Ohio consumers who decide to file for bankruptcy protection may choose between Chapter 7 and Chapter 13 bankruptcy if they are eligible. While many people opt to file under Chapter 7, there are some situations in which Chapter 13 is a better option. A case decided in August shows that it is possible in some instances for debtors to file fee-only Chapter 13 plans, which are plans that pay for the attorney fees over the plan’s life while paying little towards the unsecured debt balances.
In the Kansas case, an elderly couple whose income consisted of Social Security retirement benefits totaling $3,461 per month filed for Chapter 13 bankruptcy protection. At the time that they filed, the couple had $2,100 in the bank. The couple owed $93,000 on their mortgage and also had credit card debts that exceeded $50,000. The couple proposed a plan through which they would pay $125 per month for attorney fees, the filing fee of $310, court costs of $360 and $480 earmarked for their unsecured creditors.

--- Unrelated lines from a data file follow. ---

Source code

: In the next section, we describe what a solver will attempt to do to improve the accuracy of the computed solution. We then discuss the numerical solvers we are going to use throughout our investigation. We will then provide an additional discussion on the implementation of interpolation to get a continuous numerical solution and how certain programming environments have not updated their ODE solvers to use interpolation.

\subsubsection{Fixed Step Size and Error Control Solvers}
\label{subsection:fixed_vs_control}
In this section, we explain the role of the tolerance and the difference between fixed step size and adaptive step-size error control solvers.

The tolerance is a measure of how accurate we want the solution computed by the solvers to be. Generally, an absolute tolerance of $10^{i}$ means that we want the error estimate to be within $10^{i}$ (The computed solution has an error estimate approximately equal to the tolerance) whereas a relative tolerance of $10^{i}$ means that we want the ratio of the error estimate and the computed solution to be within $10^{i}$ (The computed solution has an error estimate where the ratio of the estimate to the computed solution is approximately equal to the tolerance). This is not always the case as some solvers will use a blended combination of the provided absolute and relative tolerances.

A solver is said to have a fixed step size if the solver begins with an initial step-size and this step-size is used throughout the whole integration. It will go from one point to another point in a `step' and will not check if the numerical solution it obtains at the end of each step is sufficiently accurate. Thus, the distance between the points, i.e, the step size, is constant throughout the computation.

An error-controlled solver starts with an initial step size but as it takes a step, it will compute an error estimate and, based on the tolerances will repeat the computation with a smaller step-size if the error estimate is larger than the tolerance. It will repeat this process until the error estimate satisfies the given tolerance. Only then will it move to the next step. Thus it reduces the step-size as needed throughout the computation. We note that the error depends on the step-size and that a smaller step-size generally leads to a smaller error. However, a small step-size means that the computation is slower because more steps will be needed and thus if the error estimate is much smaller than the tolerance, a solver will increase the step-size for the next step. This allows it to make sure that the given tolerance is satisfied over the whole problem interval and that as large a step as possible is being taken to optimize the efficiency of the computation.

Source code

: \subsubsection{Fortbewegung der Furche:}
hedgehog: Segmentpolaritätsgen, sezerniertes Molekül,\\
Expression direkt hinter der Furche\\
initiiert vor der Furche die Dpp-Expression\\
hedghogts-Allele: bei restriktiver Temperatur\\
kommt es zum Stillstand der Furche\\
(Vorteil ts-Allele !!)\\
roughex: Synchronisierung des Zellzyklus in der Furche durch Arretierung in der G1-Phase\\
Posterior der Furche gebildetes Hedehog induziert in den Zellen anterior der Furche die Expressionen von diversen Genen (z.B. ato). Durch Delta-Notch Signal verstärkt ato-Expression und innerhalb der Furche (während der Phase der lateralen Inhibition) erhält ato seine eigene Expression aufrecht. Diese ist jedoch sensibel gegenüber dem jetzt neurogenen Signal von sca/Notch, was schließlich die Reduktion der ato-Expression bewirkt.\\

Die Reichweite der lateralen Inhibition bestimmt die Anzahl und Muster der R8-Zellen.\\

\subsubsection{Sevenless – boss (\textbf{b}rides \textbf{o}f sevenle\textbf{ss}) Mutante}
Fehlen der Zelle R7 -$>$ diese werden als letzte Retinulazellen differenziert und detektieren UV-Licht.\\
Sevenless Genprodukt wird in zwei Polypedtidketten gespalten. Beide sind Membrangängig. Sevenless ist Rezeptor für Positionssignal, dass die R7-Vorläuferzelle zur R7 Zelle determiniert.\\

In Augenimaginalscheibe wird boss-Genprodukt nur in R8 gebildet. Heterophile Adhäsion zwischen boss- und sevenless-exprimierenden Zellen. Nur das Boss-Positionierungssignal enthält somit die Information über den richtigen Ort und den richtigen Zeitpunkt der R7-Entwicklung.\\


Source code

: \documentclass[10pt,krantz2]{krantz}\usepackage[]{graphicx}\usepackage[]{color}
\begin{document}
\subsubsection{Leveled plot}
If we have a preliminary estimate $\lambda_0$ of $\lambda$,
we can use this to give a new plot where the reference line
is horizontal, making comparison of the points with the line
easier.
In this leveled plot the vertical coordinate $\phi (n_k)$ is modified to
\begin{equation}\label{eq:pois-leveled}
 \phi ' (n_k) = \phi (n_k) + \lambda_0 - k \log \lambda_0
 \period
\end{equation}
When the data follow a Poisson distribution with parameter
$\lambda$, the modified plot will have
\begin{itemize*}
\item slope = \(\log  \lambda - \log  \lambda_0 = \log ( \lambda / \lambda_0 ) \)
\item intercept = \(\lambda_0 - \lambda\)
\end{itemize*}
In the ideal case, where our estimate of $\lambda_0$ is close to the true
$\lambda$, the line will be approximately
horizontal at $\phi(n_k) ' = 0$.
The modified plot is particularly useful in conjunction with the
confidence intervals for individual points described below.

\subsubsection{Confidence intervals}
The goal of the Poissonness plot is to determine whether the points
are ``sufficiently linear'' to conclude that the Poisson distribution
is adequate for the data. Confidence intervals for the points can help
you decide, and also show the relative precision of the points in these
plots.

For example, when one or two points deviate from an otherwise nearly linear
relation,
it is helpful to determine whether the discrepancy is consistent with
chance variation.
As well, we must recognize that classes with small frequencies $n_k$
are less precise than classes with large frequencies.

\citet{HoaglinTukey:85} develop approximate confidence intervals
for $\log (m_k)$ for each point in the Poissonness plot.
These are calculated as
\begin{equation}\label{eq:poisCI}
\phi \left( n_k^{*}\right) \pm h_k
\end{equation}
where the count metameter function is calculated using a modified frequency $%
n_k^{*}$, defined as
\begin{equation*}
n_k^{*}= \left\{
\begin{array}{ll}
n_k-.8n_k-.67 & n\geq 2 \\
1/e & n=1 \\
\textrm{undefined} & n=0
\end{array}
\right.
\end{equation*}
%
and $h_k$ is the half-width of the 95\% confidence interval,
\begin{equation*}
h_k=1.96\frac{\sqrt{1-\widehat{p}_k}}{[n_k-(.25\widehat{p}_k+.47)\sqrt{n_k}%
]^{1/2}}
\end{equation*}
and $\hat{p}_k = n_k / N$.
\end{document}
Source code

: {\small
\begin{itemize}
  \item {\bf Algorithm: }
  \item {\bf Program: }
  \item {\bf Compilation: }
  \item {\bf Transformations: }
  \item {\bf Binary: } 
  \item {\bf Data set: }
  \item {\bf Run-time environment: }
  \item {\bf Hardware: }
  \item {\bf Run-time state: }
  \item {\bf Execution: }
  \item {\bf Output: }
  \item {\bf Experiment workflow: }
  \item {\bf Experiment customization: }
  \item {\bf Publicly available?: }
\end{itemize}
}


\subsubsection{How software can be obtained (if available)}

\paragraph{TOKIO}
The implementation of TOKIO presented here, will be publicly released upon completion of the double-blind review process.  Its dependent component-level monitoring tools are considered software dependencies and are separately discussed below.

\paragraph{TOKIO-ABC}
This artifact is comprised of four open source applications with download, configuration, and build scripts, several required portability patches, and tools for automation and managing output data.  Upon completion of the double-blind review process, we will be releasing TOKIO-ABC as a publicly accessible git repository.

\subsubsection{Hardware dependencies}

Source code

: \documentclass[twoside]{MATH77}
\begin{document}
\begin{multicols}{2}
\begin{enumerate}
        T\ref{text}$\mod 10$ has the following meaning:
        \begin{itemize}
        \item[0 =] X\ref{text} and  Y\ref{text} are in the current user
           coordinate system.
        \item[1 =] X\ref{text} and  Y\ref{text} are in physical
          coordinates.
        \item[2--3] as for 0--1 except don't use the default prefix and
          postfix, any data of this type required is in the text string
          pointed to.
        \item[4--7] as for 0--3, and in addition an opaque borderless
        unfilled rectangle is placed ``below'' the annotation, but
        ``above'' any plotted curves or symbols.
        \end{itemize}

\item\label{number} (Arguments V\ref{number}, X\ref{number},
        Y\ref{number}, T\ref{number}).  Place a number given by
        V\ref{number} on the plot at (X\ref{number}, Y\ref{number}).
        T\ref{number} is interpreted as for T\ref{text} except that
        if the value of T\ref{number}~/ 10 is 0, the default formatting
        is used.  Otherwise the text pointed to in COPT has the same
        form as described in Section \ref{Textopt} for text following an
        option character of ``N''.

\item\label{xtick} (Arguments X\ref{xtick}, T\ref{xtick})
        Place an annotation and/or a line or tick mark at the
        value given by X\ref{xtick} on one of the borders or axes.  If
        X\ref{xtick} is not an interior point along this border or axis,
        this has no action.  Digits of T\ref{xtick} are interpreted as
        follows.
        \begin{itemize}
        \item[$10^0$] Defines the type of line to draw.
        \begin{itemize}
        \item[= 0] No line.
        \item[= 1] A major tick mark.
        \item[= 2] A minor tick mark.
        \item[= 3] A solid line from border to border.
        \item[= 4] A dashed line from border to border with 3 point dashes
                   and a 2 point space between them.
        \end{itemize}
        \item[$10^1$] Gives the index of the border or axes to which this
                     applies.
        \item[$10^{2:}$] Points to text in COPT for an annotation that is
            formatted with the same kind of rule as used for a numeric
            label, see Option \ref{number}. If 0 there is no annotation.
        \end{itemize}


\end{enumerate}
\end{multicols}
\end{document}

The trustee objected, but the court upheld the couple’s proposed plan. The court found that the plan was made in good faith and that the couple had special circumstances warranting its approval. Since the couple was judgment proof, the court found that the amount they proposed paying was more than they would otherwise have been obligated to pay.
Chapter 13 bankruptcy can help by allowing debtors to repay a portion of their debts through manageable payments. In the couple’s case, they were unable to afford the attorney’s upfront flat fee for Chapter 7. People who are interested in learning about whether or not a similar solution would work for them may want to consult with a bankruptcy attorney.